Characteristics of an Effective Leader

Successful leaders such as former DaVita’s executive CEO, Kent Thiry, can adjust their decisions at the moment, even after previous ones have been made. They can make quick decisions, are willing to consider alternate pathways, and encourage “outside the box” thinking.

The experience of the COVID-19 pandemic has provided valuable insight into the characteristics of good leaders. While many of these traits are considered “nice to haves,” they will become necessary in this time of unprecedented uncertainty. In this context, leaders will need to balance pragmatic realities with optimism. Therefore, leaders must develop these characteristics and apply them across the board. Leadership is not simply about being the boss but also about creating a culture of creativity.

Challenges of Effective Leadership

The Novel Coronavirus Disease (COVID) has continued to spread worldwide, affecting public health, global economic well-being, and some of the essential practices of modern society. In addition, it has generated much anxiety and taken a tremendous toll on individuals and organizations, requiring leaders to develop new game plans and adapt to rapidly changing conditions. Although countries have responded differently to the disease, these three factors contribute to the challenges facing leaders and organizations.

While these events impact leadership at all levels, cross-functional influence is especially vital for mid-level and senior-level leaders seeking advancement in the organization. To be successful, leaders must have a multifaceted systemic view, understand interdependencies, and develop reciprocal influence among peers. Interestingly, women have reported more challenges related to cross-functional forces than men. Nonetheless, this gap is narrowing.

Successes of Effective Leaders

President Obama’s mixed messages about the severity of the COVID-19 pandemic and his support for a heightened competition between Democratic Party governors and administrations contributed to a lack of coordination and guidelines and exacerbated the situation. Leaders at the provincial and local levels were mediocre and did not meet their expectations. However, states run by Democratic Party governors were much more severe about containing the outbreak and achieved an overall approval rating of 80%.

A common thread among the prosperous COVID-19 countries is committed leadership, strict enforcement, public trust, and quick adaptation to new circumstances. This leadership is shared by government officials, school directors, general agents, and private sector professionals. However, solid central leadership is critical for a sound COVID-19 plan and national strategy. In the case of the United Kingdom, for example, the prime minister was confined to quarantine for the flu pandemic and had to call on cabinet members to lead the country.

Lessons Learned

The recent COVID-19 pandemic, caused by a new strain of SARS-CoV-2, has provided a valuable lesson in the devastating effects of infectious disease. The history of humanity is littered with global pandemics, but the COVID-19 outbreak may be the last. Numerous factors contribute to the risk of developing novel diseases in human populations, including expanding the disease vector range, destabilizing natural ecosystems, and rapid urbanization.

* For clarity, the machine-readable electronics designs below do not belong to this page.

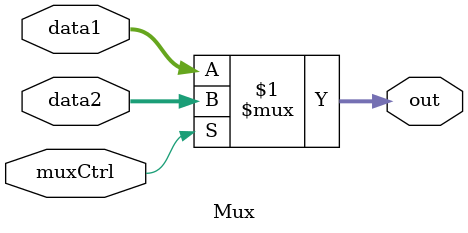
<source format=v>
module Mux(data1,data2,muxCtrl,out);
input wire[31:0] data1;
input wire[31:0] data2;
input muxCtrl;
output wire [31:0]out;

assign out = muxCtrl?data2:data1;
endmodule


 
</source>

The lack of emergency supplies exacerbated COVID-19 response challenges. For example, several types of oxygenation support equipment, including respirators and extracorporeal membrane oxygenation (ECMO) technology, were not readily available. In addition, a lack of personal protective equipment such as gloves and face masks created a critical shortage. The availability of such supplies is often difficult to achieve in bulk, so a crisis in a developing country could increase supply shortages.